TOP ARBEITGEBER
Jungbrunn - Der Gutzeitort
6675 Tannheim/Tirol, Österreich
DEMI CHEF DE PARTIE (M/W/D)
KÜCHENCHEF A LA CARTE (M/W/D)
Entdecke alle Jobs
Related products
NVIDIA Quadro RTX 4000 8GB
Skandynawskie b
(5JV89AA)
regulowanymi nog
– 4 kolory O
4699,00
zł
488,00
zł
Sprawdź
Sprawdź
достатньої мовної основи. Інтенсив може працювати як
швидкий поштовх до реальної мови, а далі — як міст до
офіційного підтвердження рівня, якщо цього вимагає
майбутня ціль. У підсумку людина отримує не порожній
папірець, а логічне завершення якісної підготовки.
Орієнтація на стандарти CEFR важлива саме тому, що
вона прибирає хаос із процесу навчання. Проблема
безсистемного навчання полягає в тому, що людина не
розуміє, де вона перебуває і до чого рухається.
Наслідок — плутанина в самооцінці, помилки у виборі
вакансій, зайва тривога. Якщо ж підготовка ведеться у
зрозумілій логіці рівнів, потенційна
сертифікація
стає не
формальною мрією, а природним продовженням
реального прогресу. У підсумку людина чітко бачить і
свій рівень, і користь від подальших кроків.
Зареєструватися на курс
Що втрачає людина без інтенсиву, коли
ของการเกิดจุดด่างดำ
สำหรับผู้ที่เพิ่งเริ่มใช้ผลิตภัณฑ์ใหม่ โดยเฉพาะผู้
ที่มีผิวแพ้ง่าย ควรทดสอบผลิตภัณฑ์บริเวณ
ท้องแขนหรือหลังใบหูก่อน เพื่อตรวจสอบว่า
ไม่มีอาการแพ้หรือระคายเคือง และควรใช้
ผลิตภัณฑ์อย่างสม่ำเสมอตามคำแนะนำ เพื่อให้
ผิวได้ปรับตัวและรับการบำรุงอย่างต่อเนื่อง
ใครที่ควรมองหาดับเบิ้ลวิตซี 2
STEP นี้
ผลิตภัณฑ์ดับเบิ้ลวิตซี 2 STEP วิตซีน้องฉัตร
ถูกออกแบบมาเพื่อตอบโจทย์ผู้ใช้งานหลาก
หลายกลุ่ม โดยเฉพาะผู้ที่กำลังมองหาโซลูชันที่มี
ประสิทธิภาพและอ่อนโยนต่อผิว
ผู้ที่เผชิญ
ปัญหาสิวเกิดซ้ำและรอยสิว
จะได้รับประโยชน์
= = = = = = =
■ **EXERCISE DIRECTIONS**: Working from the material above, retype exactly the lines from the one with "NVIDIA Quadro RTX 4000 8GB" through the one with "майбутня ціль. У", both included, and only those lines.

■ **ANSWER SECTION**:
NVIDIA Quadro RTX 4000 8GB
Skandynawskie b
(5JV89AA)
regulowanymi nog
– 4 kolory O
4699,00
zł
488,00
zł
Sprawdź
Sprawdź
достатньої мовної основи. Інтенсив може працювати як
швидкий поштовх до реальної мови, а далі — як міст до
офіційного підтвердження рівня, якщо цього вимагає
майбутня ціль. У підсумку людина отримує не порожній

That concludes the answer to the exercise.